In the book The Great Gatsby by F. Scott Fitgerald, the narrator is Nick Carraway. We trust the narrator. We take on his perspective. He becomes our eyes and ears in this story. In The Great Gatsby, Nick goes to some length to establish his credibility. He starts off right away by mentioning his upbringing by using his fathers words about his own advantages. Nick tries to tell us that his upbringing gave him the morals to withstand and pass judgement on an amoral world, particularly talking about the one he lived in, NYC.

He says that such an upbringing has “inclined [him] to reserve all judgments” about other people. He admits early into the story that he makes an exception of judging Gatsby, because Gatsby had an “extraordinary gift for hope, a romantic readiness”. Nick overlooks the moral entanglements of Gatsby’s bootlegging, and with Meyer Wolfsheim, the man rumored to have fixed the World Series in 1919. Yet, he is scornful of Jordan Baker for cheating in a mere golf game. The only genuine affection in the novel is shown by Nick towards Gatsby.

He admires Gatsby’s optimism. Nick is “in love” with Gatsby’s capacity to dream and ability to live as if the dream were to come true, and it is this that defies his judgment of Gatsby and therefore conceals our grasp on Gatsby. When Gatsby takes Nick to one side and tells him of his origins, he starts to say that he was “the son of some wealthy people in the Middle West – all dead now . . . ” The truth (of his origins) doesn’t matter to Gatsby; what matters to him is being part of Daisy’s world or Daisy being a part of his.

Gatsby’s sense of what is true and real is of an entirely other order to Nick’s. If he were motivated by truth, Gatsby would still be poor Jay Gatz with a hopelessly vain dream. Recall the passage where Nick says to Gatsby that you can’t repeat the past, and Gatsby’s skepticism at this. Nick begins to understand for the first time the level of Gatsby’s desire for a Daisy who no longer exists.

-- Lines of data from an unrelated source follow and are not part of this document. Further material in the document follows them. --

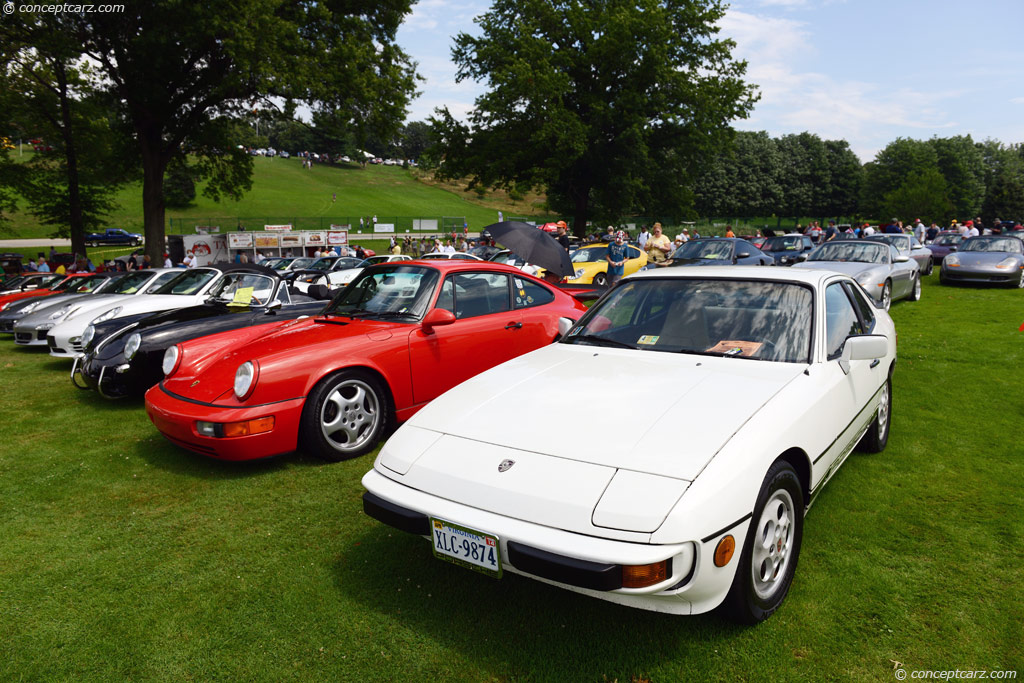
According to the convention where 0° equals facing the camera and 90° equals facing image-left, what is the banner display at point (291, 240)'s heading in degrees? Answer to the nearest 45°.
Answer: approximately 0°

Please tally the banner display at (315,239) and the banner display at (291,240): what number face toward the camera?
2

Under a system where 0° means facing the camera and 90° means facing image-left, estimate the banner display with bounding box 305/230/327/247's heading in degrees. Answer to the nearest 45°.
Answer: approximately 0°

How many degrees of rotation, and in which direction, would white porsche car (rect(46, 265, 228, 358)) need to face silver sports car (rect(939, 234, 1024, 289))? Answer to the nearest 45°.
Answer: approximately 135° to its left

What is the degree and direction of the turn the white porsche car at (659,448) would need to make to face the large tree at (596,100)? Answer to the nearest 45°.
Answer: approximately 135° to its right
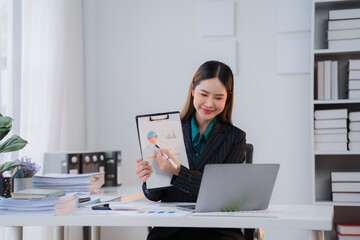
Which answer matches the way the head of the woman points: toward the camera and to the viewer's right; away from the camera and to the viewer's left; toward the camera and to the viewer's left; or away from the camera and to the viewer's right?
toward the camera and to the viewer's left

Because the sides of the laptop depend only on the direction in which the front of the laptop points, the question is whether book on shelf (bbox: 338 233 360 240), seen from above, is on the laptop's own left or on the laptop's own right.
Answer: on the laptop's own right

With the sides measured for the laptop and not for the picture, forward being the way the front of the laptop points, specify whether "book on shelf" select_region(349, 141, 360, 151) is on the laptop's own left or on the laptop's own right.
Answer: on the laptop's own right

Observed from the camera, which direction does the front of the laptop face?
facing away from the viewer and to the left of the viewer

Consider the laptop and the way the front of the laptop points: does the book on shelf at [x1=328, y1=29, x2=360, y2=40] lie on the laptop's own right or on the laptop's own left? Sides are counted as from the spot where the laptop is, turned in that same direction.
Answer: on the laptop's own right

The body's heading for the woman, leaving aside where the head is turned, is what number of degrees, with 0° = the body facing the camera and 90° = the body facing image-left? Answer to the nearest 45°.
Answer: approximately 45°
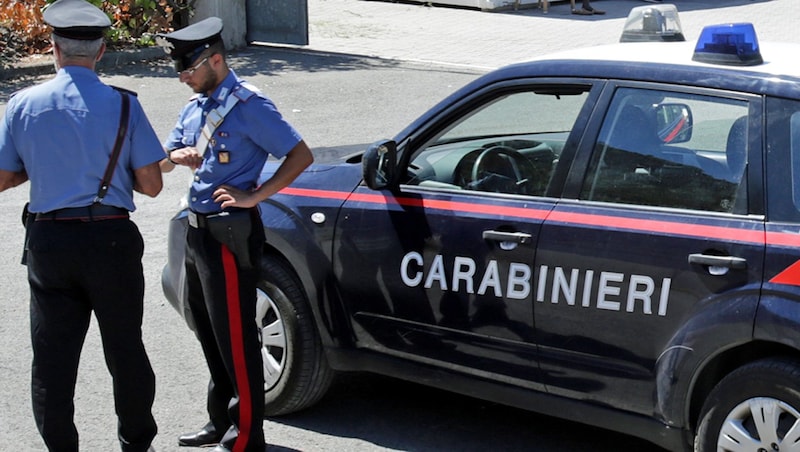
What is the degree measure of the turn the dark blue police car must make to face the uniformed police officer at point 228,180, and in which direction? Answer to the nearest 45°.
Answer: approximately 45° to its left

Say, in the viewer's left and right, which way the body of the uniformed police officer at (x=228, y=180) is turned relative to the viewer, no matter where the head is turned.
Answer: facing the viewer and to the left of the viewer

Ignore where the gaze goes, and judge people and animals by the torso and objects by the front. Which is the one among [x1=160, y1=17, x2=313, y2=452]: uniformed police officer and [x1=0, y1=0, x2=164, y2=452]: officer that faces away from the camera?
the officer

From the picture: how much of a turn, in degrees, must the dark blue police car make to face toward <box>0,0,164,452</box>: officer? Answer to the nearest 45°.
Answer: approximately 45° to its left

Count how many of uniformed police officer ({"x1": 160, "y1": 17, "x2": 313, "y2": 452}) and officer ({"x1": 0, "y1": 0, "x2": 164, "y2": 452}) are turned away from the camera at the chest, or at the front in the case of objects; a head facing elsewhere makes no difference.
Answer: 1

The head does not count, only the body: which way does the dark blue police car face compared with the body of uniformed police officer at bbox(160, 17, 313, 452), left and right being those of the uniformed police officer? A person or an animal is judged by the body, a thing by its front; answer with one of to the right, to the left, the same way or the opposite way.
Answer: to the right

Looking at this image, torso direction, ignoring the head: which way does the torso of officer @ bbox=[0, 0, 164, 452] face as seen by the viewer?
away from the camera

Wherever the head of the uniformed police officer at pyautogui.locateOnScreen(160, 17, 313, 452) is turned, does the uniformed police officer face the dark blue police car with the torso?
no

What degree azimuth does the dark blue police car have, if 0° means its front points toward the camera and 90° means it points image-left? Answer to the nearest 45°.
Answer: approximately 135°
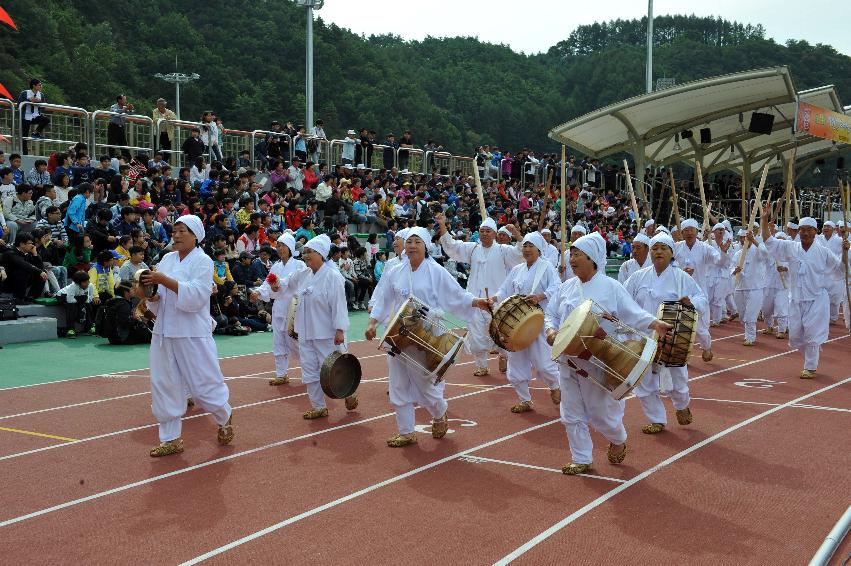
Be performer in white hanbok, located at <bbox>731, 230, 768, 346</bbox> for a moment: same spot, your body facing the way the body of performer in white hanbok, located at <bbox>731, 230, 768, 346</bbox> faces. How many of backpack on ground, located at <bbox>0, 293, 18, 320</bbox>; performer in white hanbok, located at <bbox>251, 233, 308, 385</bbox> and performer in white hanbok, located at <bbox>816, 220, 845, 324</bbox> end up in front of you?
2

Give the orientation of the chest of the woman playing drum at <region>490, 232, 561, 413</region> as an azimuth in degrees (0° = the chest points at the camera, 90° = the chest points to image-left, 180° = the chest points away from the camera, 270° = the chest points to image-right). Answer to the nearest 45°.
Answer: approximately 45°

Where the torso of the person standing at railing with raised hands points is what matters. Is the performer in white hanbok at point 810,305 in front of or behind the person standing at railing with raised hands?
in front

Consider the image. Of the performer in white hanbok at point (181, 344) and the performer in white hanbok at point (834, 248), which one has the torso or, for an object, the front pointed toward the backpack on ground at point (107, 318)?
the performer in white hanbok at point (834, 248)

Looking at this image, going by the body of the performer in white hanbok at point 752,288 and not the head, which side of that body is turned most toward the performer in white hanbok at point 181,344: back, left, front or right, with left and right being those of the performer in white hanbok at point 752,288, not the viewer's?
front
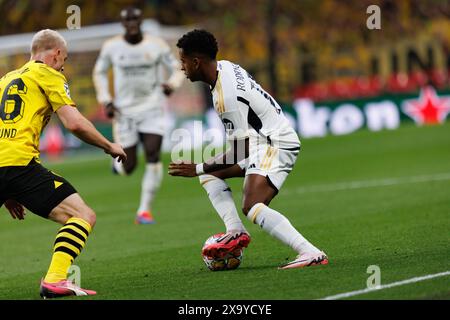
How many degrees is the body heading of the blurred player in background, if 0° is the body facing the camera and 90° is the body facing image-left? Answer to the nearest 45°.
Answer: approximately 0°

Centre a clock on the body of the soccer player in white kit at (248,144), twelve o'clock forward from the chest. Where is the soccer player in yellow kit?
The soccer player in yellow kit is roughly at 11 o'clock from the soccer player in white kit.

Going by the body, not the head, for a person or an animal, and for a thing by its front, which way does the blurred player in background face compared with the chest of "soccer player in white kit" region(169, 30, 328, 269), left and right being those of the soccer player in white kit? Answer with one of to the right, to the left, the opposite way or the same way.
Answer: to the left

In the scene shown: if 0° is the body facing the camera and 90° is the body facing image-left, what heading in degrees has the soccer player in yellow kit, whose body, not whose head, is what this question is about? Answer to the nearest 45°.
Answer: approximately 225°

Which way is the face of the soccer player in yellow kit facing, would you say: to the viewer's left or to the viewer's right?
to the viewer's right

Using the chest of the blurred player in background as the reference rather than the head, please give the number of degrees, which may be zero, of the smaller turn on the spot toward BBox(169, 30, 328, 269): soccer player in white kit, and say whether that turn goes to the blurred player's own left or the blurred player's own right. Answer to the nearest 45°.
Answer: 0° — they already face them

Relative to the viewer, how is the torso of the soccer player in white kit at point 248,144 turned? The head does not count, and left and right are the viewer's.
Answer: facing to the left of the viewer

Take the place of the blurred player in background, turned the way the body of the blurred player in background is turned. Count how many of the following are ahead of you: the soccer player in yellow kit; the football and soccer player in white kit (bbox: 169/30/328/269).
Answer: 3

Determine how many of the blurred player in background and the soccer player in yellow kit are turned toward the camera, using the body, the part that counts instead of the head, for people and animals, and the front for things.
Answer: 1
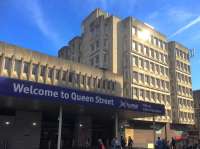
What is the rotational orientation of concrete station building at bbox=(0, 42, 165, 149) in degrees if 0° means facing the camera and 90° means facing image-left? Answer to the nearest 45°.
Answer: approximately 315°
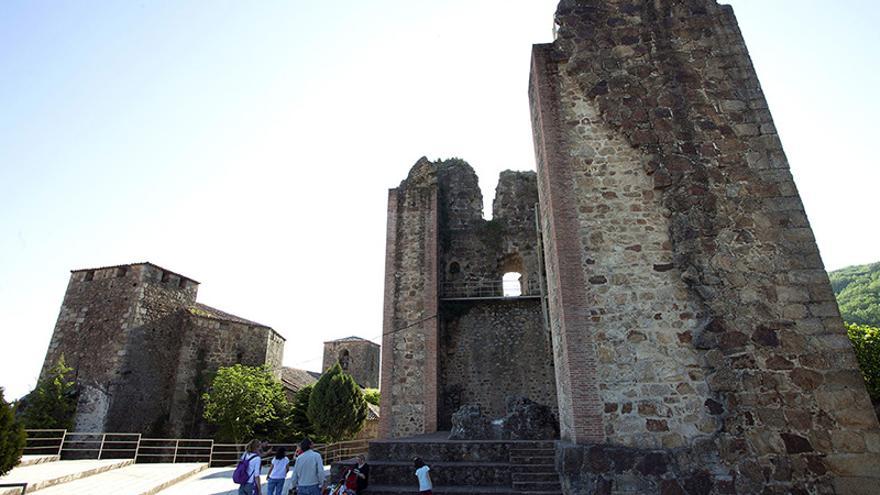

It astounds Nick: “I gathered that he wanted to recover something . . . that had gone into loving Daisy . . . t of the corner of his eye Gatsby saw that the blocks of the sidewalks really formed a ladder and mounted to a secret place above the trees . . . Through all he said, even through his appalling sentimentality, I was reminded of something – an elusive rhythm, a fragment of lost words, that I had heard somewhere a long time ago . . . ” Nick Carraway admires Gatsby because of his strong hope in a dream that he has. Although Gatsby is lost and becomes corrupt, he is different then the others because he holds on to something that he chrerishes.